Non-native, or exotic, vegetation has invaded many coastal areas. Most exotic species were introduced by humans as ornamental plants for landscaping. Invasive coastal species, such as Australian pine, melaluka and Brazilian pepper, out-compete Florida's native plants, such as sea oak, sea grape and dune grass, degrading the quality of wildlife habitat. Invasion onto the coast by species that are less effective at stabilizing dunes also leads to increased beach erosion.
The Archie Carr Refuge represents the Nation's most significant land acquisition effort to protect the world's populations of marine turtles. The Refuge is an example of how coastal habitat can be protected.

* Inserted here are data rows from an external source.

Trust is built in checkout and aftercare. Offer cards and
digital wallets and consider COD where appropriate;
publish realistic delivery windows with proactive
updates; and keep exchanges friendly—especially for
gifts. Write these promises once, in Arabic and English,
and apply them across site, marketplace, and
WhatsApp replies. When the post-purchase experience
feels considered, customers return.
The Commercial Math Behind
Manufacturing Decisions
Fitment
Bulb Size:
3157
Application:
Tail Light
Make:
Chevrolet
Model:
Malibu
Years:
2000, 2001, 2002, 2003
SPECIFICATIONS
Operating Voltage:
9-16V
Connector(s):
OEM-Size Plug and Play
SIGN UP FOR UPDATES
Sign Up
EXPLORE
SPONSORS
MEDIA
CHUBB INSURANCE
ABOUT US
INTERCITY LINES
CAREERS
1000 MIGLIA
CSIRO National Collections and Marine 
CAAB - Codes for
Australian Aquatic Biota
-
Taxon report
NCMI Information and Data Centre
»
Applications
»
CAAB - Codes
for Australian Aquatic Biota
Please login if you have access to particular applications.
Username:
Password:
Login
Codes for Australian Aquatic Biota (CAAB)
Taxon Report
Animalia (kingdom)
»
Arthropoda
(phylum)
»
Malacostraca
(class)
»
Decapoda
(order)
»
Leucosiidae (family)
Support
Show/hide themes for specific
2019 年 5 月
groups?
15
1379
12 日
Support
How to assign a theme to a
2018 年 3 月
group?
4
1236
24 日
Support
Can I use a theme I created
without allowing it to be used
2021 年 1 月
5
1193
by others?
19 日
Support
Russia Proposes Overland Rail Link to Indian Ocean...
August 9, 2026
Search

Unfortunately, rapid coastal development in Brevard and Indian River Counties threatens the future effectiveness of the Refuge. Supporters of the Refuge are literally in a race against time to acquire the best remaining parcels of undeveloped land.
The Archie Carr National Wildlife Refuge was designated by Congress in 1990 to protect sea turtles, now threatened with extinction throughout the world. Leading sea turtle researchers and concerned citizens have watched with increasing concern as turtle populations worldwide have plummeted due to over-exploitation and destruction of nesting habitat. The Carr Refuge offers hope for saving one of the most important sea turtle nesting sites in the world.
The twenty mile section of coastline from Melbourne Beach to Wabasso Beach in Florida is the most important nesting area for loggerhead sea turtles in the western hemisphere and the second most important nesting beach in the world. Twenty-five percent of all loggerhead sea turtle and 35% of all green sea turtle nests in the United States occur in this twenty mile zone. Nesting densities of 1,000 nests per mile have been recorded.